## What you will do
Copy each line of the data below with the word "Sayohat".

Data records

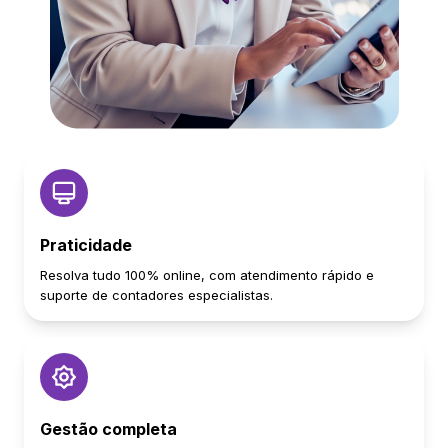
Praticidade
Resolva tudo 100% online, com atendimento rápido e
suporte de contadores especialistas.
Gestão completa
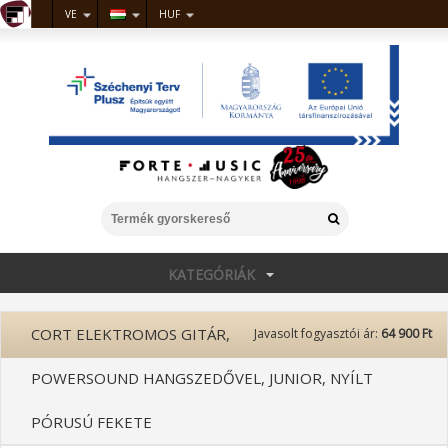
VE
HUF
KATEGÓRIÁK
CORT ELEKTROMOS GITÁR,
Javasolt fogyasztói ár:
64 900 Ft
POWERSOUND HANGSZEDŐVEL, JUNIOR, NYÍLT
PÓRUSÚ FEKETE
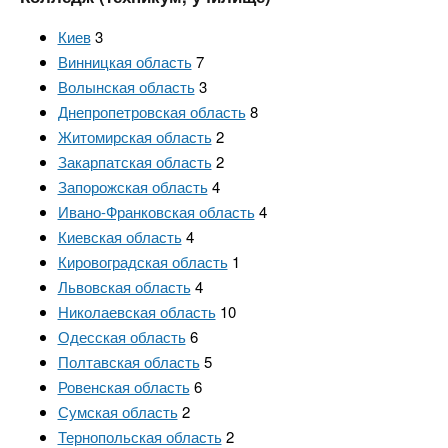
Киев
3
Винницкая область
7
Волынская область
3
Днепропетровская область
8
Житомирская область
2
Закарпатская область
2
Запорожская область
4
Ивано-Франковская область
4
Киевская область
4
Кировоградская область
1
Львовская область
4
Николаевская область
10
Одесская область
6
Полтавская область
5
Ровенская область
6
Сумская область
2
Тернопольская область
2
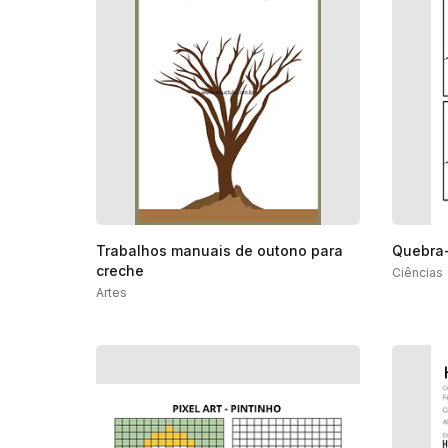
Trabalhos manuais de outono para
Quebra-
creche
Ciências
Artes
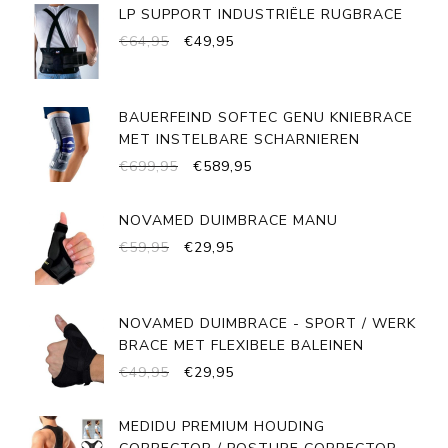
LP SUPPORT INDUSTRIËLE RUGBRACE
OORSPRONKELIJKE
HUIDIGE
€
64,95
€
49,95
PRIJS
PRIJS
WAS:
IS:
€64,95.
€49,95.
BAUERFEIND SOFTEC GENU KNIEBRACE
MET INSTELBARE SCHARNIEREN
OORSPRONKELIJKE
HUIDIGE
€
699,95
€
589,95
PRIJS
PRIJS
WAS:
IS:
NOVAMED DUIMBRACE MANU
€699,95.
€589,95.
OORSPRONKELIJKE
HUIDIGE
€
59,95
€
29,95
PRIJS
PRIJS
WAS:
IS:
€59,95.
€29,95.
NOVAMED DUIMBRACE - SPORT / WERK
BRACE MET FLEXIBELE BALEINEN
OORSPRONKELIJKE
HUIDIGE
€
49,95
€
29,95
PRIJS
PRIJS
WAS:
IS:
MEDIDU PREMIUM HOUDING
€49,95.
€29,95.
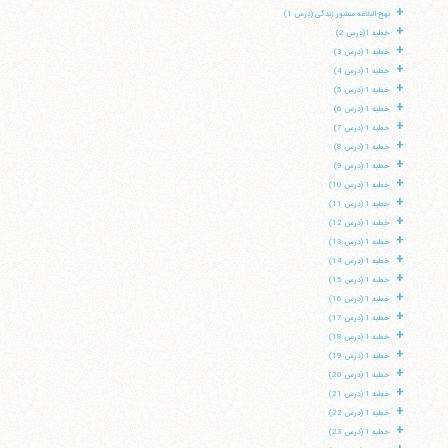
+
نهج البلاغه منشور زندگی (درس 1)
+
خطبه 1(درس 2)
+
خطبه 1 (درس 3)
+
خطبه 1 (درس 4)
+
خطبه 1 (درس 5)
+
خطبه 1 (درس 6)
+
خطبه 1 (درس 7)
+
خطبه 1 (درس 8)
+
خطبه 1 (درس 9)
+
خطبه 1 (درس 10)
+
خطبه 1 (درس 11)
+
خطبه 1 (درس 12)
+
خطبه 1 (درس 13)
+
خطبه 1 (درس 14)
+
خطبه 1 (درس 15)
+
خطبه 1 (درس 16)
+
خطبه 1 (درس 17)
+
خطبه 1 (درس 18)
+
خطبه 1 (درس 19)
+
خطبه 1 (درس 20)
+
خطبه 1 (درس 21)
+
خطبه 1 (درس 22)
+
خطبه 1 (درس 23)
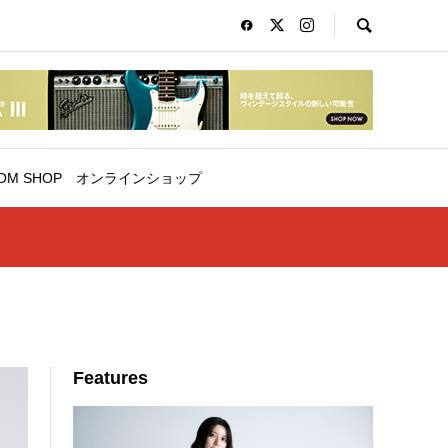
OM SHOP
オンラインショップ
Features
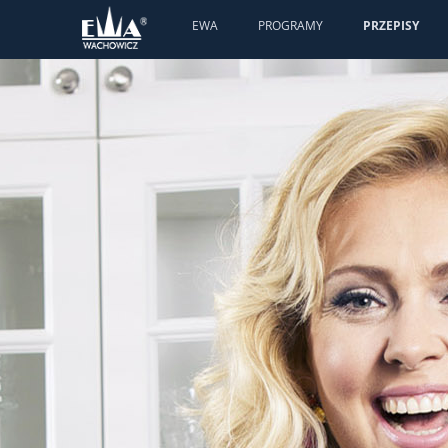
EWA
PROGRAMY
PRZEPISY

==

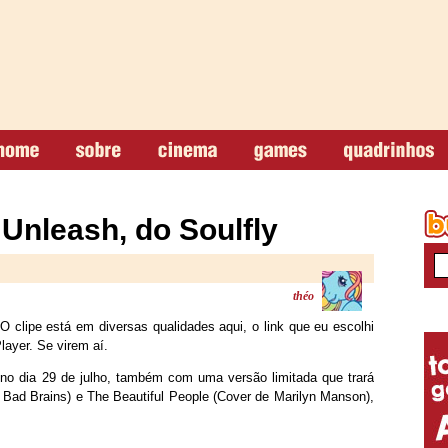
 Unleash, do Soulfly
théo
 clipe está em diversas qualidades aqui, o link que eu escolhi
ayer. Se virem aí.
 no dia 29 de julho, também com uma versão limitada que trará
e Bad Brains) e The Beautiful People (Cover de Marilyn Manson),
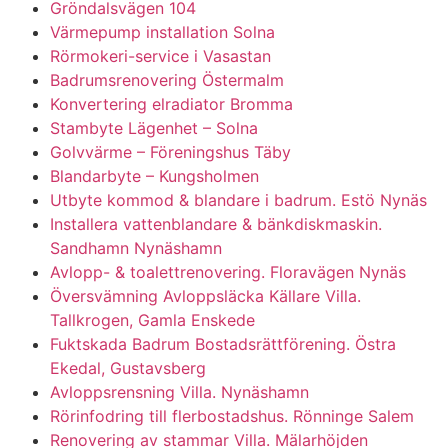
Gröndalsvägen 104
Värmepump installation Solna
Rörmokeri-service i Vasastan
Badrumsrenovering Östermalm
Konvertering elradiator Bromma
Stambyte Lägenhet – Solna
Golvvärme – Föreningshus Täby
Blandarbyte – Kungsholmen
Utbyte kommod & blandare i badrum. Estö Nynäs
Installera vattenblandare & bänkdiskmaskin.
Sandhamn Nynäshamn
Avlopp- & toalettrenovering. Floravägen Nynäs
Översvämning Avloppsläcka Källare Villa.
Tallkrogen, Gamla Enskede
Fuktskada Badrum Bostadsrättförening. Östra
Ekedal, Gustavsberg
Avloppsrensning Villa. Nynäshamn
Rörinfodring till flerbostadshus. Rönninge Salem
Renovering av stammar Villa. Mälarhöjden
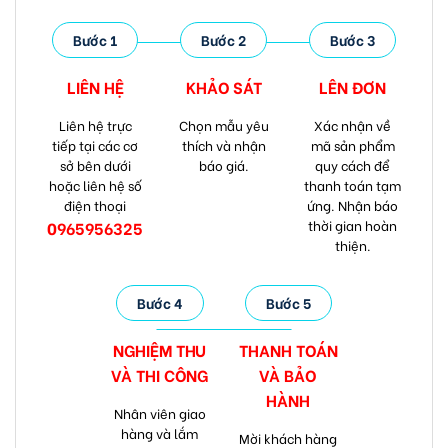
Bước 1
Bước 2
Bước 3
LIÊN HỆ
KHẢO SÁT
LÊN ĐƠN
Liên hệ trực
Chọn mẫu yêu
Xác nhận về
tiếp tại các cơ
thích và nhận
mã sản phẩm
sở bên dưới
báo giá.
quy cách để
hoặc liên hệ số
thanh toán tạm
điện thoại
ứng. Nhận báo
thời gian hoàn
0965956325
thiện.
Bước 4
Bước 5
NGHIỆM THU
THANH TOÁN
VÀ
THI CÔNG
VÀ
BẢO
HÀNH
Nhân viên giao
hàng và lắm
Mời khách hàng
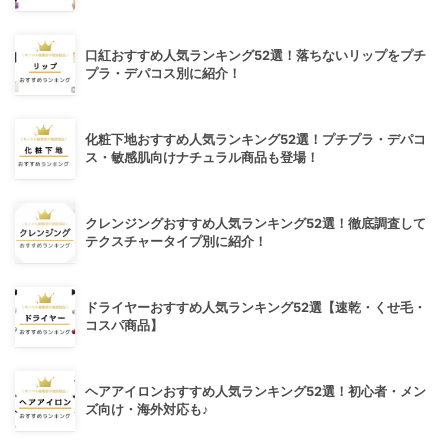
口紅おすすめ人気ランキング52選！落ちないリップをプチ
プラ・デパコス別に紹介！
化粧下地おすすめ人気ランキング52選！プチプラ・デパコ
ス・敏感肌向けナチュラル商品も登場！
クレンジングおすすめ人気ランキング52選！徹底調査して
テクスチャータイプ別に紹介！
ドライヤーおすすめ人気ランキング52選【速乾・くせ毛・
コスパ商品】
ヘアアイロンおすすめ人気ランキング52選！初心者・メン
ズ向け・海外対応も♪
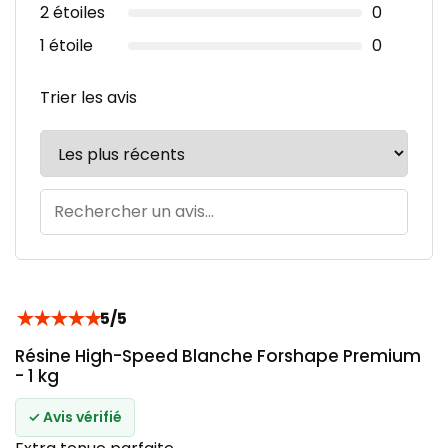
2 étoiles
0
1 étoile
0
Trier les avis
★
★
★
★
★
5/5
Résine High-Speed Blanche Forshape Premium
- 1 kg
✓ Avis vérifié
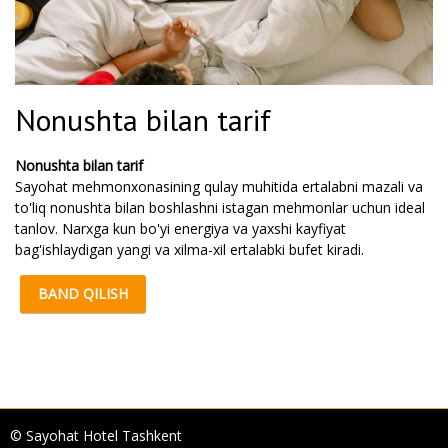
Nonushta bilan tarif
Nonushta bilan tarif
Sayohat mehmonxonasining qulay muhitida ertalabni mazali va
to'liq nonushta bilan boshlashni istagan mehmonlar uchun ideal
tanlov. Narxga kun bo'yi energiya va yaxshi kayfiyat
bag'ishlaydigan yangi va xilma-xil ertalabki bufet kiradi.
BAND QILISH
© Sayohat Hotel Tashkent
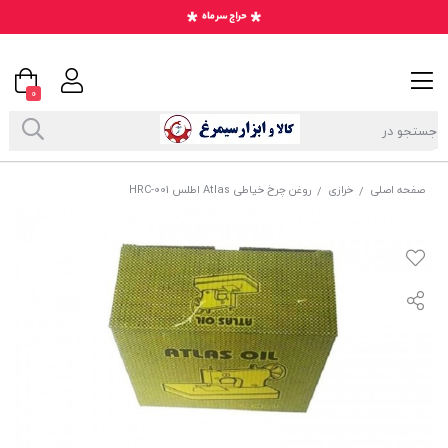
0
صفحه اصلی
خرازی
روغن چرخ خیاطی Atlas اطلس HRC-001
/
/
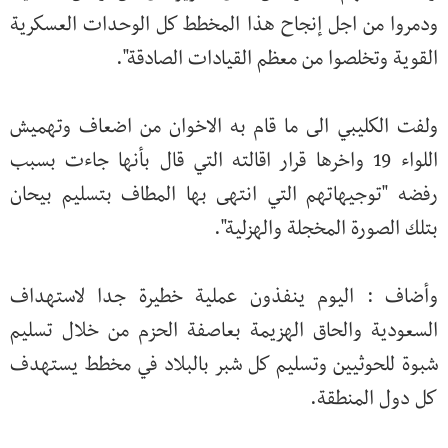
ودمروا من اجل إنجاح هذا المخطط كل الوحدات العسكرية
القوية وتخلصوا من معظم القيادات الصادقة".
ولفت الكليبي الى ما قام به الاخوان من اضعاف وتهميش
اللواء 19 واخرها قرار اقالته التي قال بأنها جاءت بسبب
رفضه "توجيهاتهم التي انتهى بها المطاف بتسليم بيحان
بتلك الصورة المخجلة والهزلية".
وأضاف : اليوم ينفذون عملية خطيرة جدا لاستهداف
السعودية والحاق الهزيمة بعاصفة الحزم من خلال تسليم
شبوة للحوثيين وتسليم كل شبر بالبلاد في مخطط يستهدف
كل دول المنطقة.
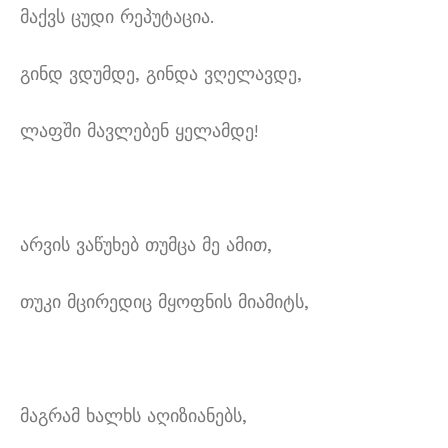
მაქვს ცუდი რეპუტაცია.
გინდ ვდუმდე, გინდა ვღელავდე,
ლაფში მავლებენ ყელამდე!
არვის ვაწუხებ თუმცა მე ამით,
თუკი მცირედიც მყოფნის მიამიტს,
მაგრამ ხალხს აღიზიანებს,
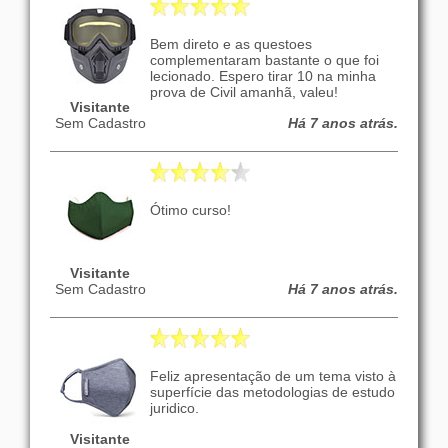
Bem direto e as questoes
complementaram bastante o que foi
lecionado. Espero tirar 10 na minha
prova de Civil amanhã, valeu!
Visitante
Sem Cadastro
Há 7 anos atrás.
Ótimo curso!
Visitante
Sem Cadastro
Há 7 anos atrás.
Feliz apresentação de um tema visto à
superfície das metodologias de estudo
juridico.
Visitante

* * *

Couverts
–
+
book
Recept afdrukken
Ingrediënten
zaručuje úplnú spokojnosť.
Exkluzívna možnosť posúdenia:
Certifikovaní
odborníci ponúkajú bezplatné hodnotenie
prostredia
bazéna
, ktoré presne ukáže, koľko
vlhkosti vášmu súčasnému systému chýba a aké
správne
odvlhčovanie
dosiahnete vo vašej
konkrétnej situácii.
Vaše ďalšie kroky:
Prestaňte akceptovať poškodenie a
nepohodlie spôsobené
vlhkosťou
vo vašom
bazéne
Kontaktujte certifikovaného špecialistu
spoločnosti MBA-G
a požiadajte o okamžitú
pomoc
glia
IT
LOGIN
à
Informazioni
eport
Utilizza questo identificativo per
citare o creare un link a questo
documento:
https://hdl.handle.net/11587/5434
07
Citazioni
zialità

## Problem solution
Sayohat mehmonxonasining qulay muhitida ertalabni mazali va
© Sayohat Hotel Tashkent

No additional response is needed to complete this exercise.